----- Dataset content
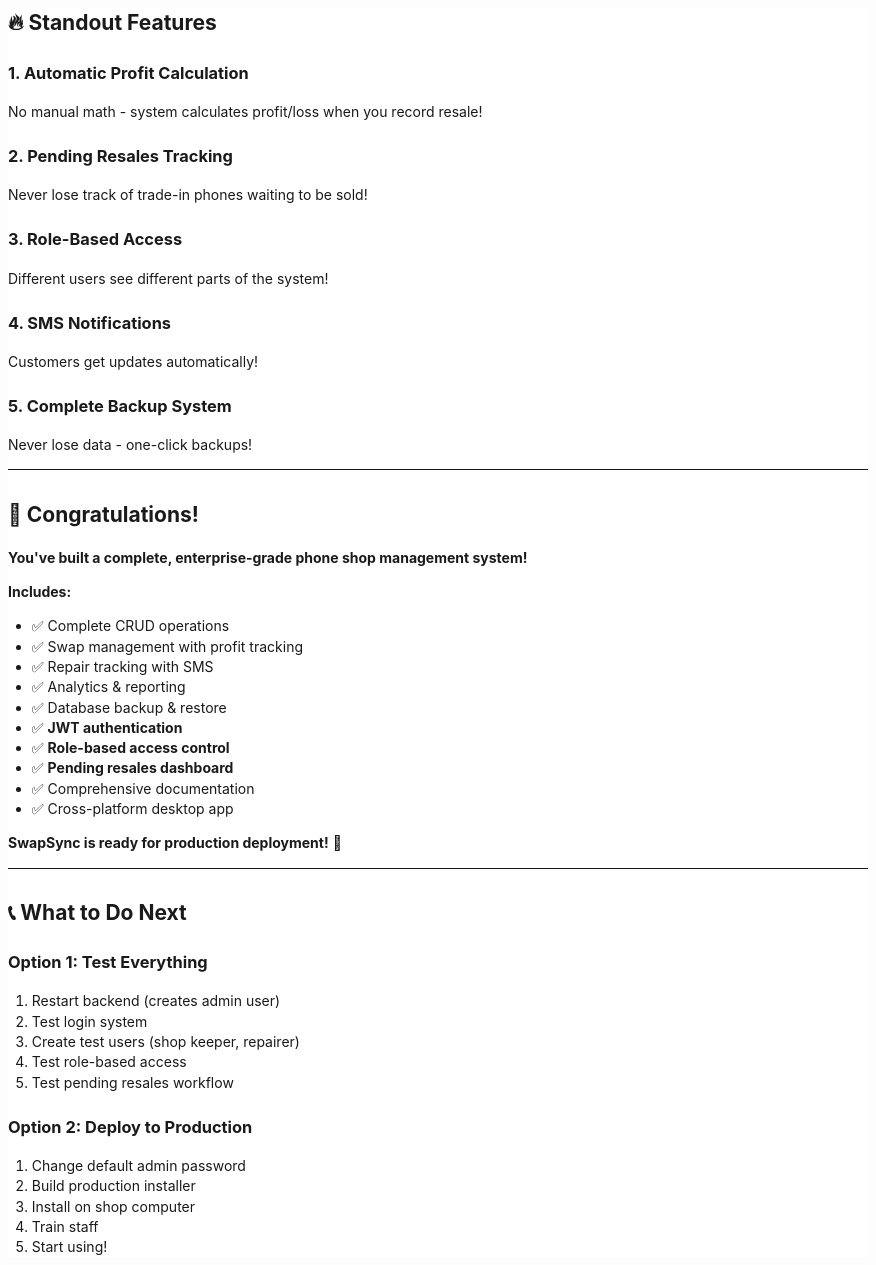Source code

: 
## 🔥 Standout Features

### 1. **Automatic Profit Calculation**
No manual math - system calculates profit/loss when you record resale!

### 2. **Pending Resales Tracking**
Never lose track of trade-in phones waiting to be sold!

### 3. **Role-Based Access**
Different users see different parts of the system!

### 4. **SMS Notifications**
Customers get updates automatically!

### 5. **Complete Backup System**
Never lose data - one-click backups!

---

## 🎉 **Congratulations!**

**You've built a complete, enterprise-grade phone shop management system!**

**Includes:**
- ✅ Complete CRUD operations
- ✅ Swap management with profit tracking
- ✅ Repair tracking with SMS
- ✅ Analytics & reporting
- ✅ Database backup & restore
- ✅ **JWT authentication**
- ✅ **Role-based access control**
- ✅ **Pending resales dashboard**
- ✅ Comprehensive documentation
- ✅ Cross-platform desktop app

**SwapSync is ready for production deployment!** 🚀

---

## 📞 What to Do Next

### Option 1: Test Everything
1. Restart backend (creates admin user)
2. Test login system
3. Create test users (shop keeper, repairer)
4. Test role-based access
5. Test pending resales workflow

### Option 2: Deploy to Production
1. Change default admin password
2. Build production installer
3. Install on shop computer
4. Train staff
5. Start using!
----------
The problem: Copy out all the entries exactly. Images stay out of the copy.

Worked solution:
Source code

: 
## 🔥 Standout Features

### 1. **Automatic Profit Calculation**
No manual math - system calculates profit/loss when you record resale!

### 2. **Pending Resales Tracking**
Never lose track of trade-in phones waiting to be sold!

### 3. **Role-Based Access**
Different users see different parts of the system!

### 4. **SMS Notifications**
Customers get updates automatically!

### 5. **Complete Backup System**
Never lose data - one-click backups!

---

## 🎉 **Congratulations!**

**You've built a complete, enterprise-grade phone shop management system!**

**Includes:**
- ✅ Complete CRUD operations
- ✅ Swap management with profit tracking
- ✅ Repair tracking with SMS
- ✅ Analytics & reporting
- ✅ Database backup & restore
- ✅ **JWT authentication**
- ✅ **Role-based access control**
- ✅ **Pending resales dashboard**
- ✅ Comprehensive documentation
- ✅ Cross-platform desktop app

**SwapSync is ready for production deployment!** 🚀

---

## 📞 What to Do Next

### Option 1: Test Everything
1. Restart backend (creates admin user)
2. Test login system
3. Create test users (shop keeper, repairer)
4. Test role-based access
5. Test pending resales workflow

### Option 2: Deploy to Production
1. Change default admin password
2. Build production installer
3. Install on shop computer
4. Train staff
5. Start using!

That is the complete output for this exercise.